Bollinger Squeeze
A Bollinger squeeze looks for a quiet period when a stock's price range tightens sharply, then trades the breakout that often follows when volatility expands again.
A Bollinger squeeze is a volatility strategy. It is based on a pattern markets repeat over and over: quiet periods are followed by active ones. When a stock trades in an unusually narrow range — a 'squeeze' — it is often coiling up for a larger move. The strategy waits for that calm, then enters in the direction price breaks once volatility returns.
How Bollinger Bands measure the squeeze
Bollinger Bands wrap a stock's price in an upper and a lower band set a couple of standard deviations away from its 20-day average. When the market is calm, the bands pull in close together; when it is volatile, they spread far apart. The distance between the bands is called the bandwidth.
A squeeze is identified when bandwidth drops to an unusually low level — for example, its narrowest reading in the last 20 days. That is the signal that a stock is unusually quiet. The trade is then triggered when price closes outside a band, suggesting the breakout has begun.
A worked example
The figures below are illustrative, not live prices:
| Day | Close (PKR) | Band width (PKR) | What's happening |
|---|---|---|---|
| Mon | 150.0 | 12.0 | Normal volatility |
| Tue | 150.5 | 7.0 | Bands tightening |
| Wed | 150.2 | 4.5 | Squeeze — narrowest in 20 days |
| Thu | 154.0 | 6.0 | Price closes above upper band — breakout up |
| Fri | 157.5 | 9.5 | Volatility expanding, move underway |
By Wednesday the band width has shrunk to 4.5 — the tightest in weeks — flagging a squeeze. On Thursday price closes above the upper band and the width starts widening again, so the strategy enters long and rides the expansion.
Strengths and limitations
- Strength — it times the calm before the move. Rather than chasing, you prepare during the quiet and act when volatility returns.

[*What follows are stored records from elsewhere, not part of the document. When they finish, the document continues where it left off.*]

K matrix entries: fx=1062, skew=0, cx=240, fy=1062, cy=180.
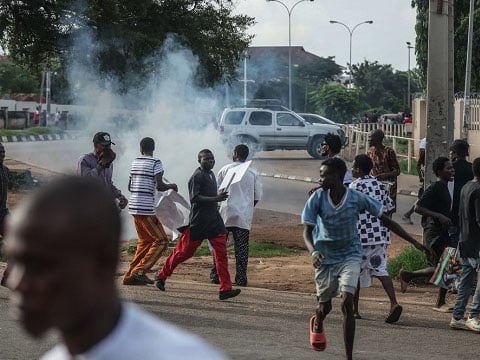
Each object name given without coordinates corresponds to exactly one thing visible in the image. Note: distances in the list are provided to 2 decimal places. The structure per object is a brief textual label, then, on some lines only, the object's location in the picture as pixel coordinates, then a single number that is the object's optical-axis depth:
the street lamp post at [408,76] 91.80
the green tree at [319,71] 99.44
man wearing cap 9.96
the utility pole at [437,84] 11.55
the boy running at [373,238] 8.90
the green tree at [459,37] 36.81
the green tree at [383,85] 93.12
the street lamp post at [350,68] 90.06
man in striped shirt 10.55
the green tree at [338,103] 62.34
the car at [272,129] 33.19
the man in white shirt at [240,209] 11.14
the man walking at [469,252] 8.35
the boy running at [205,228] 9.92
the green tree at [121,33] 24.33
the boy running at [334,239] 7.15
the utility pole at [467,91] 27.78
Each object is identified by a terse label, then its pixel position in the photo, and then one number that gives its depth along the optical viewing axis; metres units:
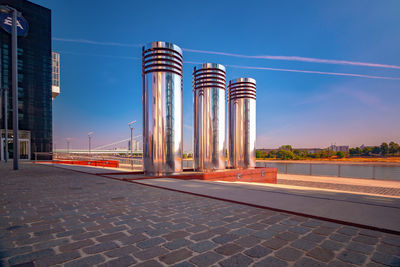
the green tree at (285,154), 109.94
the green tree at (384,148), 114.05
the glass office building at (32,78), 34.00
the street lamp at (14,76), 14.27
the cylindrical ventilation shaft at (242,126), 18.28
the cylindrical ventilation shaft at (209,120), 15.36
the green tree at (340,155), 103.75
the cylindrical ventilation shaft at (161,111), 12.03
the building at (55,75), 53.88
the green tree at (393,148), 109.10
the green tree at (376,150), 118.81
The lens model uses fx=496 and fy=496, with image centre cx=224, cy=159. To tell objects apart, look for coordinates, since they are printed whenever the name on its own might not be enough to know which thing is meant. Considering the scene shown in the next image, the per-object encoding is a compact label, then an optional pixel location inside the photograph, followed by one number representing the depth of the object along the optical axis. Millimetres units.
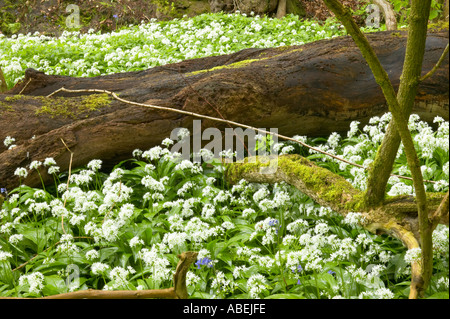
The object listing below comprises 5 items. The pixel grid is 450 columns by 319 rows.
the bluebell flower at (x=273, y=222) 3289
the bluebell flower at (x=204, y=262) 3031
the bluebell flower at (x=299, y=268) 2829
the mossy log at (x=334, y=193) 2822
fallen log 4602
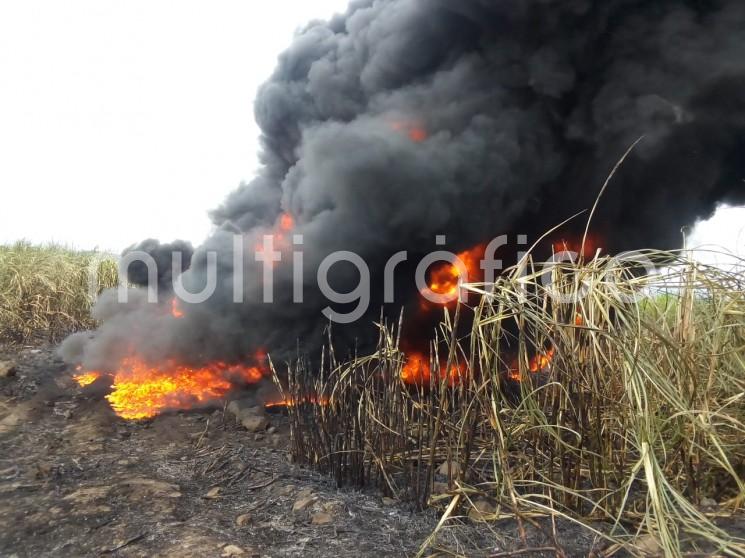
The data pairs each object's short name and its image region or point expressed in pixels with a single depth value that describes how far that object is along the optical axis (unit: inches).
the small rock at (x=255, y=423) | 184.1
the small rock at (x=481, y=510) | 102.8
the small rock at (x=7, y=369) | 223.9
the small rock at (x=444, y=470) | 131.4
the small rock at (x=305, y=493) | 124.0
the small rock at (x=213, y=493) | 129.8
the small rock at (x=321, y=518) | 111.4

- Strength — favourable risk shape. Squeezes tend to break into clean moves, so a tight stop near the squeeze range can pair with a larger potential gain.
- Limitation — direction is unknown in advance. A squeeze tells you a move is likely, not which way. You have to wait for the break, and sometimes it breaks the 'wrong' way.
- Limitation — false starts. Price can poke outside a band and fall back. Confirmation — a close beyond the band rather than an intraday touch — reduces these.
Build a Bollinger squeeze strategy on PSX Algos
PSX Algos ships a Bollinger squeeze starter template, plus ready-made volatility building blocks like band width and %B in the builder. Define your squeeze condition and the breakout trigger, then backtest it across a decade of PSX history to see how the breakouts resolved before trading it live.
Open the Bollinger Squeeze template →Frequently asked
What is a Bollinger squeeze in simple terms?
It is when a stock's price range gets unusually narrow, shown by Bollinger Bands pulling close together. It often precedes a larger move, and the strategy trades the breakout that follows.
Does a squeeze tell you which way price will break?
No. A squeeze signals that a move is likely but not its direction. Traders typically wait for price to close outside a band to confirm the direction before entering.
How do you measure a Bollinger squeeze?
By the band width — the distance between the upper and lower bands. A squeeze is flagged when band width falls to an unusually low level, such as its narrowest reading over the last 20 days.
What is the difference between a squeeze and a breakout strategy?
A squeeze focuses on the volatility setup — the quiet period before a move — while a momentum breakout focuses on price clearing a recent high. The two often combine: a squeeze identifies the coil, the breakout confirms the release.